Brady taught for a year, then entered a Loreto order in Ballarat, describing this decision in typically energetic and practical terms: she felt that she had to ‘give it a go’. Veronica was the religious name she chose and has kept. Often asked why she became and has remained a nun, Brady says she was ‘born to be celibate’. After several years of secondary teaching, she was chosen in 1966 to go to the United States, then Canada, to undertake a postgraduate degree. Her thesis topic was Patrick White, whose writing she has described as ‘provocative, transfiguring, pugnacious’, adjectives that could equally be applied to Brady herself.
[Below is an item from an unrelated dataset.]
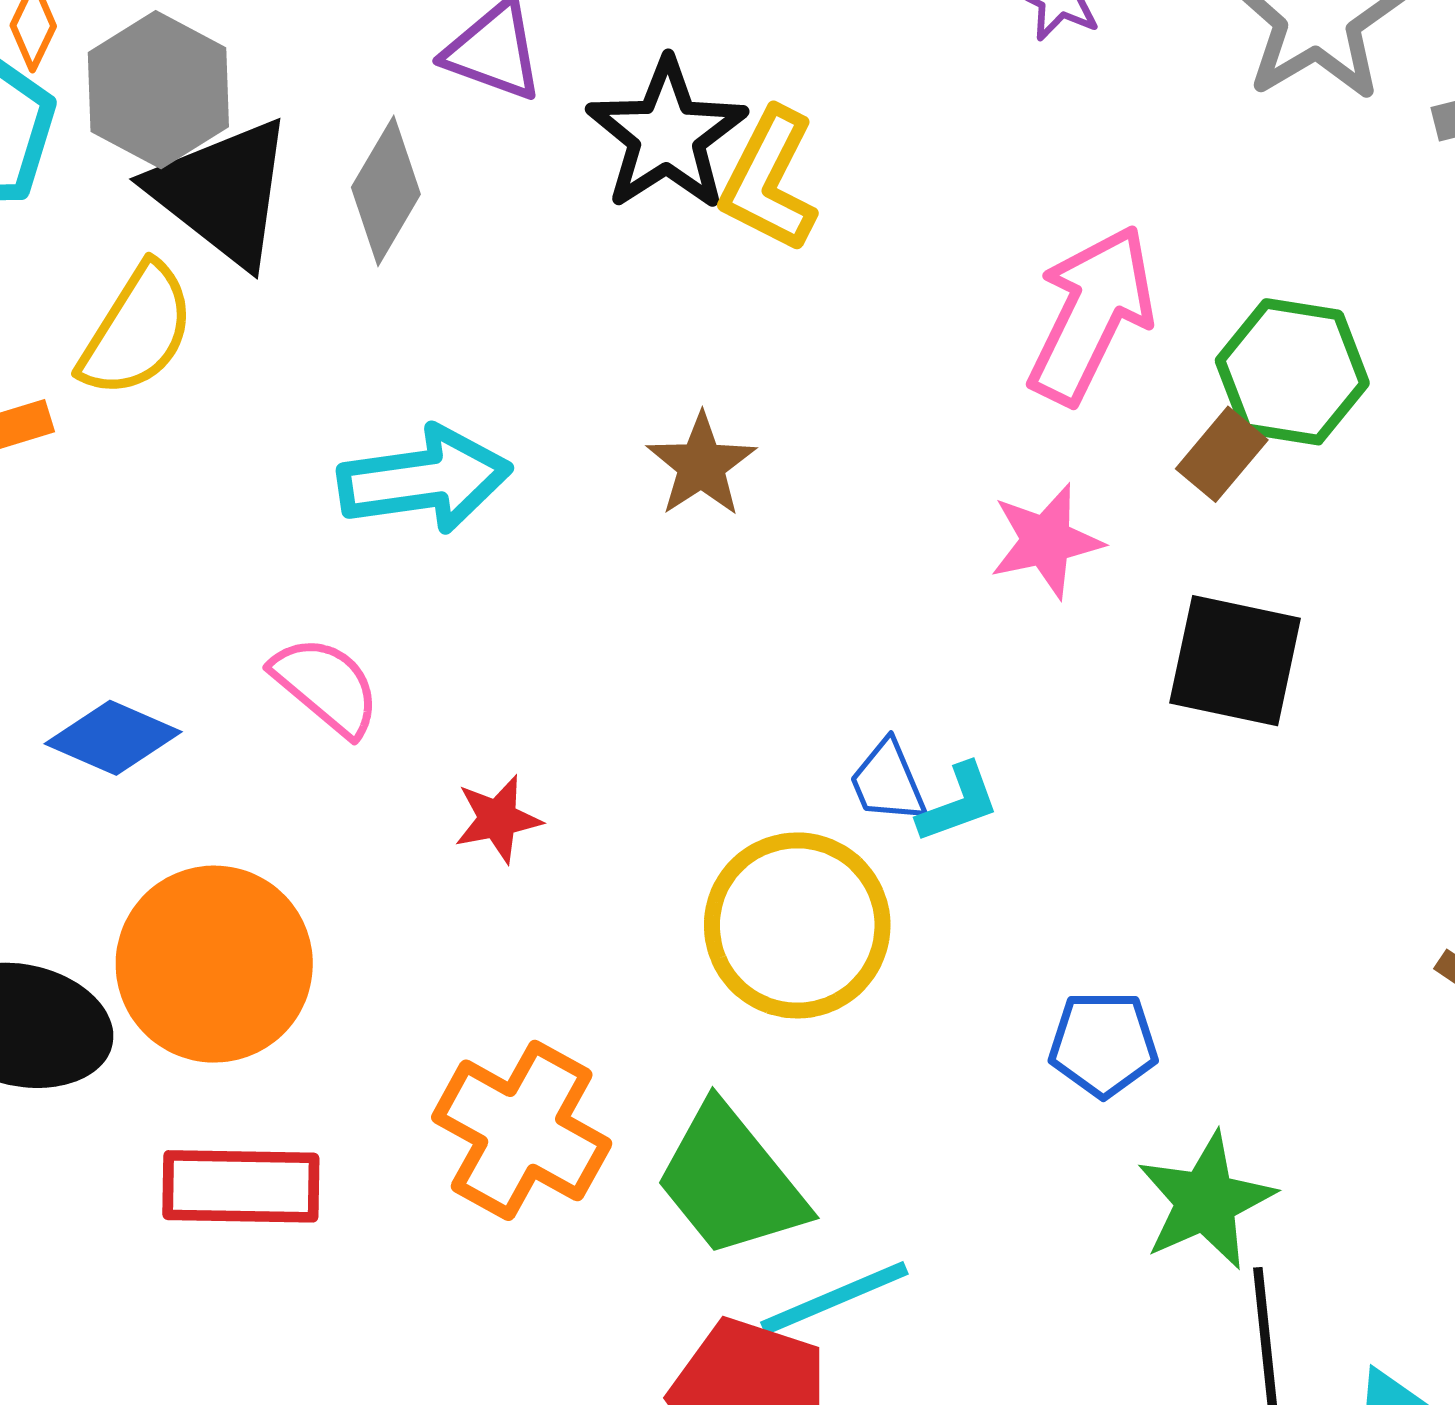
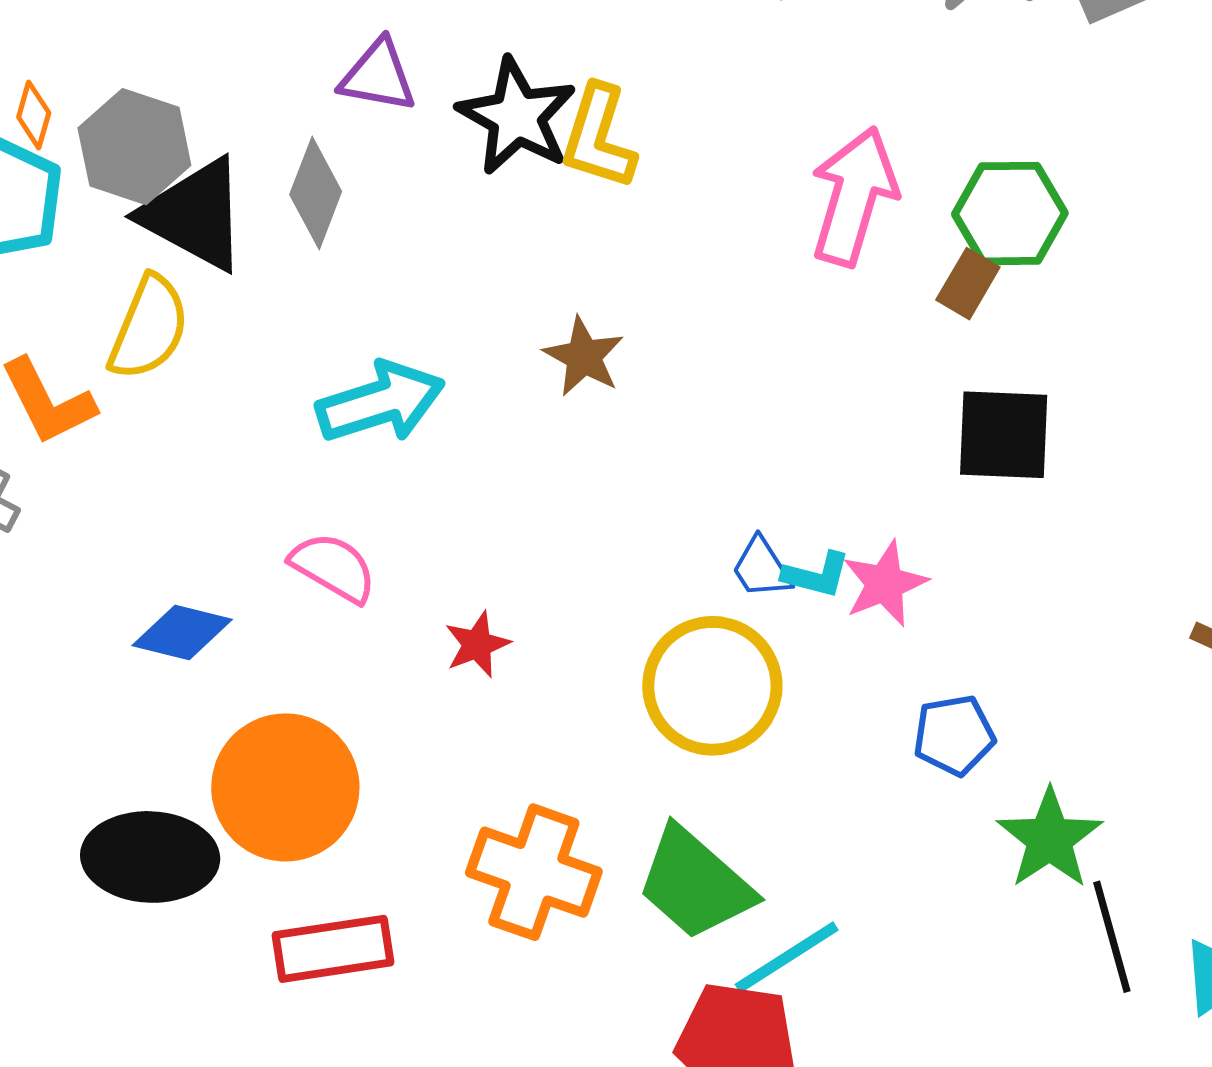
pink star: (1046, 541) -> (885, 584), moved
cyan L-shape: (958, 803) -> (816, 575), turned 44

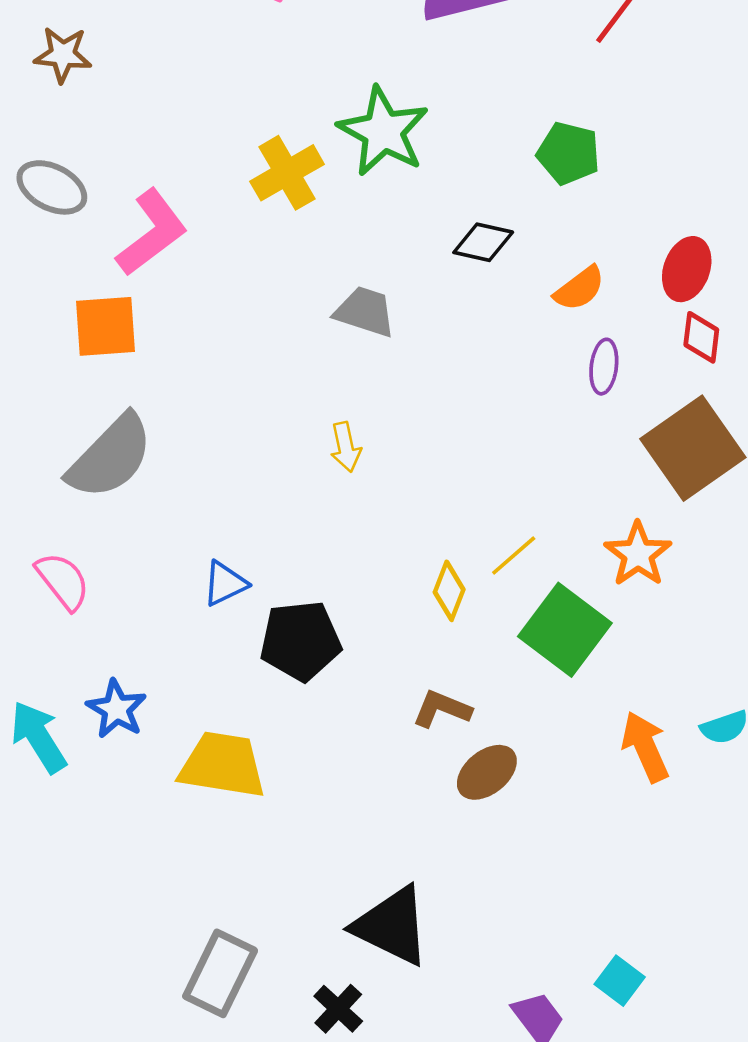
Her work on White has been important, preceding as it did widespread recognition of his stature as a writer.

After her return to Australia, in 1972, Brady was appointed a tutor in the English Department at the University of Western Australia, and she has remained in Perth since then. Brady’s ability as a teacher and love of scholarship, her independent intellect and passionate commitment to social justice in a growing range of areas, found their ideal space in academic life. She made full use of the freedom from the usual mundane preoccupations of daily life that her membership of a religious community gave her, and became an increasingly influential public figure, always involved in vigorous debate inside and outside the academy. For left-wing activist intellectuals like Brady, the 1970s were golden years of social reform in Australia, and the diminutive figure of the bike-riding nun, as energetic physically as she was intellectually, became legendary around Perth.

Brady’s appointment to the board of the ABC in 1983 widened that sphere of influence, and she became known nationally. This appointment came at a difficult time in the ABC’s history, and those difficulties were exacerbated by dissension among board members. Brady’s tenure, along with that of four other new members, was not renewed after an initial three-year term. Courageous and uncompromising in her attitudes, Brady has the potential to be as dogmatic as those she accuses of this fault. An extract from an interview she held with Patrick White on ABC Radio National is illustrative. When she referred to him as ‘a compassionate writer’, he replied, ‘I’m not sure I’m a compassionate writer’, to which Brady responded, ‘Of course you are!’

Brady’s retirement from teaching in 1994 coincided with an invitation from Angus & Robertson to write a critical biography of Judith Wright, a writer whose active engagement with environmental and social rights issues matched Brady’s. That work, South of My Days, was published in 1998, to a mixed reception. Latterly, Brady has indulged in a whirlwind of activity, travelling and speaking both nationally and internationally, writing and lending her voice and her presence, sometimes to her own personal cost, to numerous causes.

This biography lays the ground for a much more critical and interpretative work. Larrikin Angel requires a bibliography of Brady’s written work; Jordan does, however, quote from that work and from Brady’s little-known poetry. There are some wonderful illustrations – a ringleted little girl in a sort of a mob cap on the occasion of Brady’s first communion is endearing – and there is the unfamiliar image of Brady in a nun’s habit prior to Vatican II, when such conventions were relaxed.

The personal, penultimate chapter, concerned with the author’s and Brady’s undertaking the pilgrim’s walk to the shrine of Santiago in Compestela, when Brady was seventy, is particularly revealing. It quickly became clear that Brady, pictured bowed beneath a backpack nearly as big as herself, simply did not have the physical stamina for even part of this walk. In addition, she hated the pilgrims’ ‘refugios’ and was intolerant of the privations other walkers took for granted. Jordan comments mildly that ‘I don’t think she accepts bodily necessity very gracefully, her approach to life being much more cerebral and spiritual’. Later, however, in Spain again, Brady wrote to Jordan that she had revisited a bit of the Camino and ‘It’s all beginning to come into focus’.

Larrikin Angel, which is available from the Round House website, provides its own focus on this remarkable woman’s life.